Одна из самых изысканных и тонких
по сочетанию серебристых гонов картин,
настоящий живописный шедевр - портрет Байеу.
В образе брата Хосефы, покровителя Гойи,
художника Франсиско Байеу подчеркнута
скорее холодность трезвого ума, чем
вдохновенный творческий гений. Пожалуй,
только кисть в руке Байеу говорит о
профессии этого сурового человека с
несколько жесткими чертами лица и тяжело
нависшими бровями. Особое место среди
портретов 90-х годов принадлежит «Портрету
Гиймарде»,посла французской республики,
долгое время не принятого испанским
королем.
Весь энергия и действие, Гиймарде
как бы воплощает самый дух французской
революции. Символично звучат цвета
национального флага Франции - красный,
синий, белый, повторенные дважды в плюмаже и
поясе. Возможно, Гойя интуитивно ощутил в
Гиймарде ту активную силу и готовность к
борьбе, которой так часто не хватало
испанским деятелям и, прежде всего,
покровителю художника Ховельяносу, только
что вернувшемуся из ссылки. По-видимому, ему
был обя-зан-Гойя заказом на портрет
Гиймарде и роспись церкви Сан Антонио де ла
Флорида в Мадриде.
Фрески церкви - выдающийся
памятник монументального искусства не
только XVIII века, но всей фресковой живописи
после великих мастеров XVI века.
Продолжая традиции знаменитого
венецианского мастера-декоратора XVIII века Д.
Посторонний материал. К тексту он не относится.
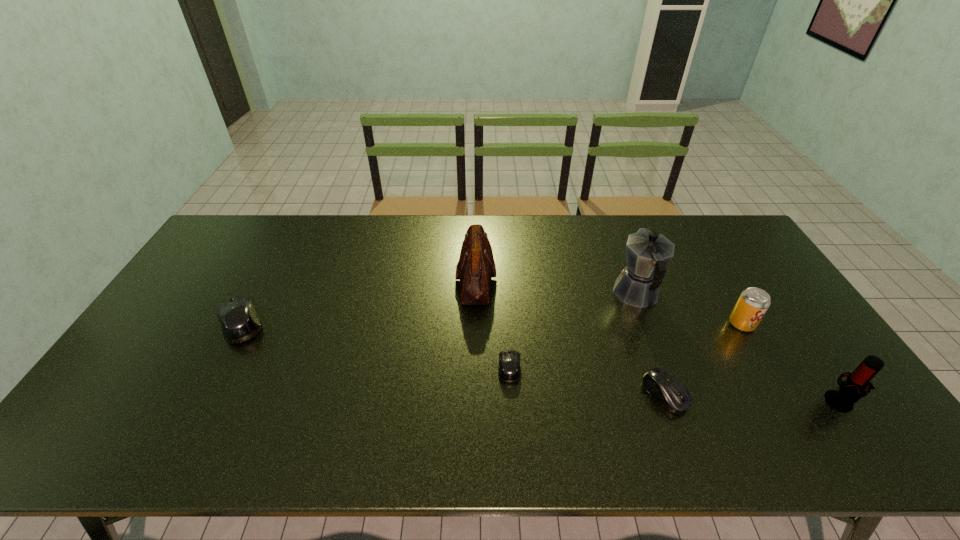
Where is `vacant space that satisfies the following two spatial constraints: 1. on the front side of the fifth shortest object; 2. on the left side of the fourth shortest object`? This screenshot has width=960, height=540. vacant space that satisfies the following two spatial constraints: 1. on the front side of the fifth shortest object; 2. on the left side of the fourth shortest object is located at coordinates [787, 401].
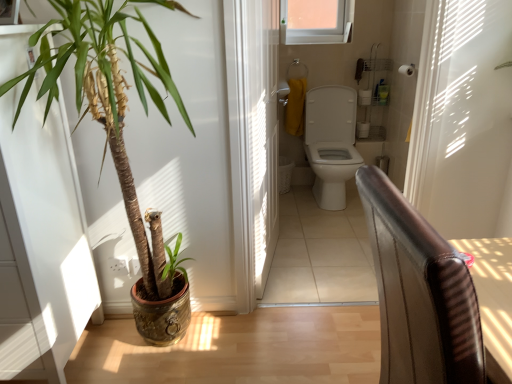
You are a GUI agent. You are given a task and a screenshot of the screen. Output one action in this format:
    pyautogui.click(x=<x>, y=<y>)
    Task: Click on the unoccupied region to the right of green leafy plant at left
    The height and width of the screenshot is (384, 512).
    Given the screenshot: What is the action you would take?
    pyautogui.click(x=256, y=342)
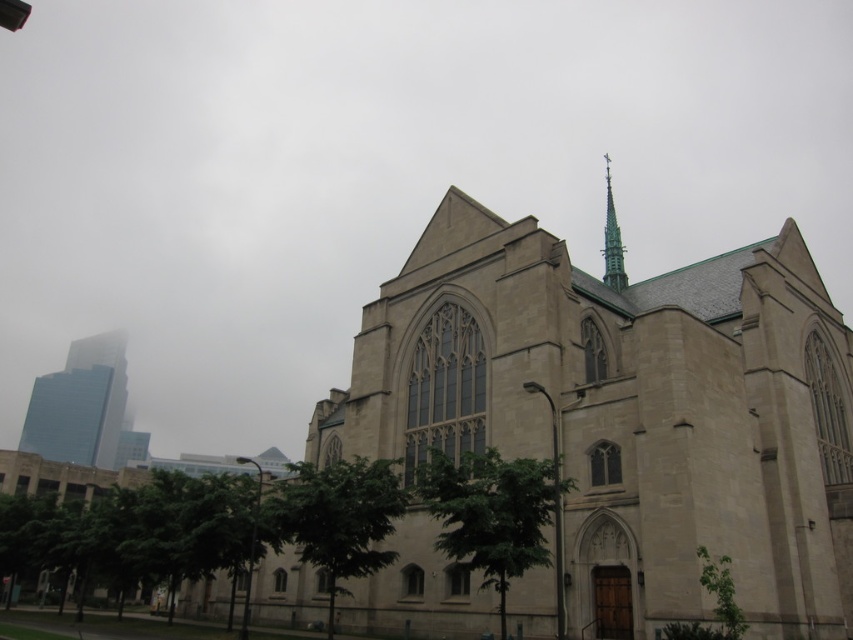
Based on the photo, who is positioned more to the right, glassy teal skyscraper at left or green leafy tree at lower right?

Positioned to the right is green leafy tree at lower right.

Who is higher up, glassy teal skyscraper at left or green leafy tree at lower right?

green leafy tree at lower right is above.

Does point (62, 378) come in front of point (720, 566)?

No, (62, 378) is behind (720, 566).

Where is `glassy teal skyscraper at left`? glassy teal skyscraper at left is located at coordinates (80, 404).

Is point (724, 627) closer to camera compared to point (605, 170)?

That is True.

Between point (732, 632) and point (621, 273), which one is positioned in front?

Point (732, 632)

Looking at this image, who is more distant from viewer, (670, 637) or (607, 192)?

The point (607, 192) is behind.

The image size is (853, 640). In order to click on green leafy tree at lower right in this screenshot , I will do `click(714, 604)`.

Locate an element on the screen. The width and height of the screenshot is (853, 640). green leafy tree at center is located at coordinates (491, 513).

Is green leafy tree at center shorter than green leafy tree at lower right?

No, green leafy tree at center is not shorter than green leafy tree at lower right.

In order to click on green leafy tree at center in this screenshot , I will do `click(491, 513)`.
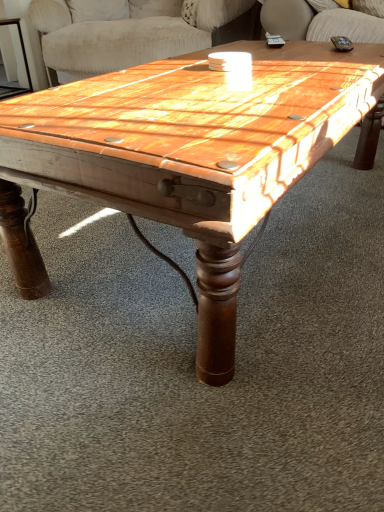
Question: From a real-world perspective, is wooden coffee table at center physically located above or below wooden swivel chair at upper center?

Choices:
 (A) below
 (B) above

Answer: (A)

Question: Does point (251, 210) appear closer or farther from the camera than point (147, 47)?

Choices:
 (A) farther
 (B) closer

Answer: (B)

Question: Estimate the real-world distances between objects in this image. Which object is farther from the wooden swivel chair at upper center?

Choices:
 (A) wooden coffee table at center
 (B) wooden side table at left

Answer: (A)

Question: Estimate the real-world distances between objects in this image. Which object is farther from the wooden swivel chair at upper center?

Choices:
 (A) wooden coffee table at center
 (B) wooden side table at left

Answer: (A)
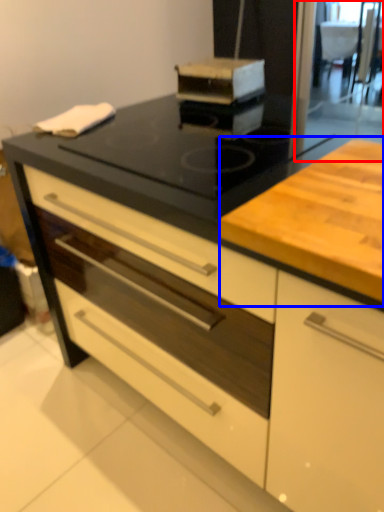
Question: Which point is closer to the camera, screen door (highlighted by a red box) or counter (highlighted by a blue box)?

Choices:
 (A) screen door
 (B) counter

Answer: (B)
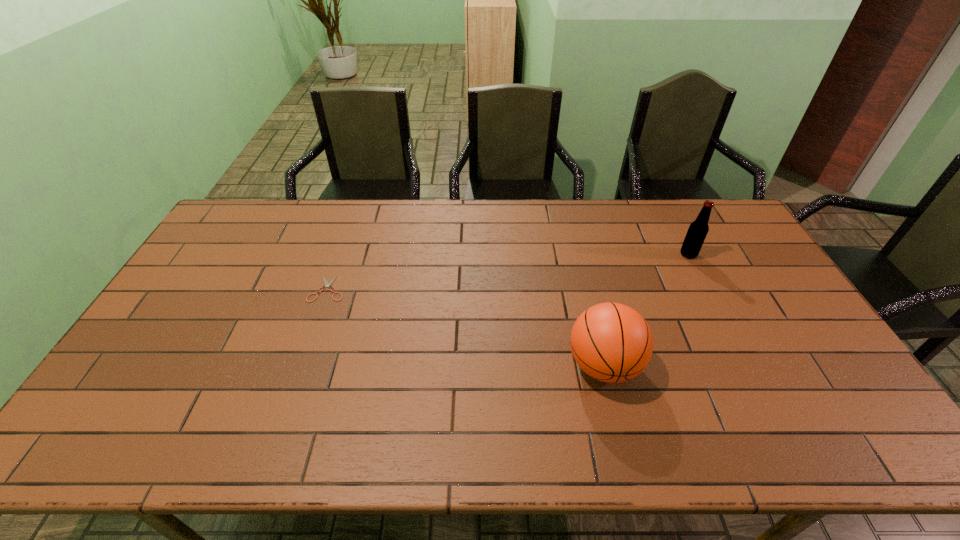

Б. Тьеполо, Гойя сумел быть оригинальным и
смелым в решении большой массовой сцены во
фреске купола церкви, внеся в нее драматизм
и подлинное дыхание жизни. Для росписи он
использовал эпизод легенды о чуде св.
Антония Падуанского, заставившего
заговорить убитого, чтобы подтвердить
невиновность отца святого. Не мистическим
чудом и благоговейным экстазом, а чисто
светским настроением поражает фреска.
Трудно не согласиться с высказыванием
одного из исследователей, отметившего, что
царит далеко не религиозное чувство, а
скорее дух народного празднества.
Композиция фрески строится на ритмическом
повторе ярких цветовых пятен - желтых,
чередующихся с красными и синими. Светлому
пятну полотна, висящего на балюстраде,
соответствует на противоположной стороне
светлая полоса пейзажа. Ритмически
чередуются позы и жесты участников сцены.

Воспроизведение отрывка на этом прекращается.